Unnamed: 0,statistic_label,censusyear,electoral_division,unit,value
0,Persons of all ages,2016,State,Number,4761865
3442,Persons aged 0-4 years,2016,State,Number,331515
6884,Persons aged 5-12 years,2016,State,Number,548693
10326,Persons aged 13-18 years,2016,State,Number,371588
13768,Persons aged 19-24 years,2016,State,Number,331208
17210,Persons aged 25-44 years,2016,State,Number,1406291
20652,Persons aged 45-64 years,2016,State,Number,1135003
24094,Persons aged 65-69 years,2016,State,Number,211236
27536,Persons aged 70 years and over,2016,State,Number,426331


In [13]:
census_2016_age_df.loc[(census_2016_age_df['electoral_division'] == 'State') &
    (census_2016_age_df['statistic_label'] != 'Persons of all ages')]['value'].sum()

4761865

We confirm that the total value for persons of all ages is equal to the sum of the age subdivisions, so the data is internally consistent in this sense.

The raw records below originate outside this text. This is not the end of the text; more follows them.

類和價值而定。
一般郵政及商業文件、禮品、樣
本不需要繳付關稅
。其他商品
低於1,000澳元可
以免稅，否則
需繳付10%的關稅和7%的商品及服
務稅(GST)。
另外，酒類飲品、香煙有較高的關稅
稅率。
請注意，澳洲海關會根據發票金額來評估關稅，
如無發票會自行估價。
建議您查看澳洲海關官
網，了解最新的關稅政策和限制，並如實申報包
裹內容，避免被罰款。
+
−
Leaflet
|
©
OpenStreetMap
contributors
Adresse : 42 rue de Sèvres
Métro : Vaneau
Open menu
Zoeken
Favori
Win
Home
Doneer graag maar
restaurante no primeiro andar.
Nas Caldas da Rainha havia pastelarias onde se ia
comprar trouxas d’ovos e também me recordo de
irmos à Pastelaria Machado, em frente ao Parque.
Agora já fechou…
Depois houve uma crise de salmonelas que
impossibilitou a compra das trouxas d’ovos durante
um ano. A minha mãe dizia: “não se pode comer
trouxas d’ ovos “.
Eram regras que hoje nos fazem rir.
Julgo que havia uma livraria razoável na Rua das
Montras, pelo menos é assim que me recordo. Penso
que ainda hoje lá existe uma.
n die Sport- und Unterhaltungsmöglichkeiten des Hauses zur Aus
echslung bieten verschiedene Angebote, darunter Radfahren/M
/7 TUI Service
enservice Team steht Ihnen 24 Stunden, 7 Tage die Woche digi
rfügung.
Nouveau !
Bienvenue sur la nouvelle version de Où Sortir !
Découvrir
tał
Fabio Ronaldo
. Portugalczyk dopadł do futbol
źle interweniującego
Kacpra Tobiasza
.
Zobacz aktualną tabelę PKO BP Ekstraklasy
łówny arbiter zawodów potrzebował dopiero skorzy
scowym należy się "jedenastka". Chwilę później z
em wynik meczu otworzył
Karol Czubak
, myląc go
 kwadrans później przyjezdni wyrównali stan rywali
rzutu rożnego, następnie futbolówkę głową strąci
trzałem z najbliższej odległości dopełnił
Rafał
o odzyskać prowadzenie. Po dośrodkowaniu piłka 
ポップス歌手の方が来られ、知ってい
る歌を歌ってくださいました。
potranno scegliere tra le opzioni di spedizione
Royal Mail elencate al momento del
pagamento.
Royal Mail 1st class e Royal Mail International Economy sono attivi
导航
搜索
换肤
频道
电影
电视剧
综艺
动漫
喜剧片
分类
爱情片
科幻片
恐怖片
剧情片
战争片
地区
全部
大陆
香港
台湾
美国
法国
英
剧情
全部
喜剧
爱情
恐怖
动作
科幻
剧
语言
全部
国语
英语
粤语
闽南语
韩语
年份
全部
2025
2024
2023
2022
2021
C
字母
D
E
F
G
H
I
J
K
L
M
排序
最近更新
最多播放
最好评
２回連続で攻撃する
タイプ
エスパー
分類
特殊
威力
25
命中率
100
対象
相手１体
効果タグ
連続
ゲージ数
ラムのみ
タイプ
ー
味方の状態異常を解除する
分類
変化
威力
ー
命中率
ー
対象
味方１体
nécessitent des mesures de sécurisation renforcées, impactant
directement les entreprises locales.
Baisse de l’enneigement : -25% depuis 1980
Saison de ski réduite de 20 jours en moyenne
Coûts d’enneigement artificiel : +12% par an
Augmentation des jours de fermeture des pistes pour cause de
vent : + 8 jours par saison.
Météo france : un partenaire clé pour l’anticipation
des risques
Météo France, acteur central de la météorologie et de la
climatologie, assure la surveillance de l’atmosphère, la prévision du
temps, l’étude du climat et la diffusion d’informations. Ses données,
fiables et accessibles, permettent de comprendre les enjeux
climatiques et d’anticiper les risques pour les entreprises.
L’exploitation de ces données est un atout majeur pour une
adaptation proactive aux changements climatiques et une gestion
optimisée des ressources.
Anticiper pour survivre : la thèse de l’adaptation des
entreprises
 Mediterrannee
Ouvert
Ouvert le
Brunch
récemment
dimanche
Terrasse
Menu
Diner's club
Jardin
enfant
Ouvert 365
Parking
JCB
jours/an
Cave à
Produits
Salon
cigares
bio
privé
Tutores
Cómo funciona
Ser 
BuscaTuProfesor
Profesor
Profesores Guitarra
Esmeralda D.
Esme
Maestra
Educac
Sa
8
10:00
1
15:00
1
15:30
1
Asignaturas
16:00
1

We notice however, that the age divisions are different in this dataset compared to the estimate dataset - we do not have a 1-4 years category, which is the variable where our issue resides. We will therefore have to sum the variables which cover the 0-4 age range in our original dataset, and compare that total to the 0-4 total in the census dataset.

We can also compare the 0-4 range itself from the original dataset.

We will look at the totals we get from Both Sexes, then by Males + Females, using a variable cover of:
"Under 1 year" + "1 - 4 years" = "0 - 4 years". In each case we need to multiply the figures from the original dataset by 1000 as they are expressed in thousands of people.

In [29]:
pivoted_2016 = pivoted_population_df.loc[2016].copy()

pivoted_2016['0 - 4 years'] = pivoted_2016['0 - 4 years']*1000
pivoted_2016['0 - 4 summed'] = (pivoted_2016['Under 1 year'] + pivoted_2016['1 - 4 years'])*1000
pivoted_2016['0 - 4 census'] = census_2016_age_df.loc[
    (census_2016_age_df['electoral_division'] == 'State') & (census_2016_age_df['statistic_label'] == 'Persons aged 0-4 years')
    ]['value'].iat[0]

In [30]:
pivoted_2016[[
    '0 - 4 years', 
    '0 - 4 summed', 
    '0 - 4 census']]

age_group,0 - 4 years,0 - 4 summed,0 - 4 census
sex,Unnamed: 1_level_1,Unnamed: 2_level_1,Unnamed: 3_level_1
Both sexes,331400.0,331400.0,331515
Female,161700.0,312300.0,331515
Male,169700.0,169800.0,331515


We can see that the Both Sexes figures for both the 0-4 years and our 0-4 summed variable agree with the census figures (a difference of 115 people), wheras the Female + Male figures for our 0-4 summed variable would give us a total of over 480k, which is far greater than the census figure, leading us to conclude that the 1-4 years data for Females has likely been reported erroneously.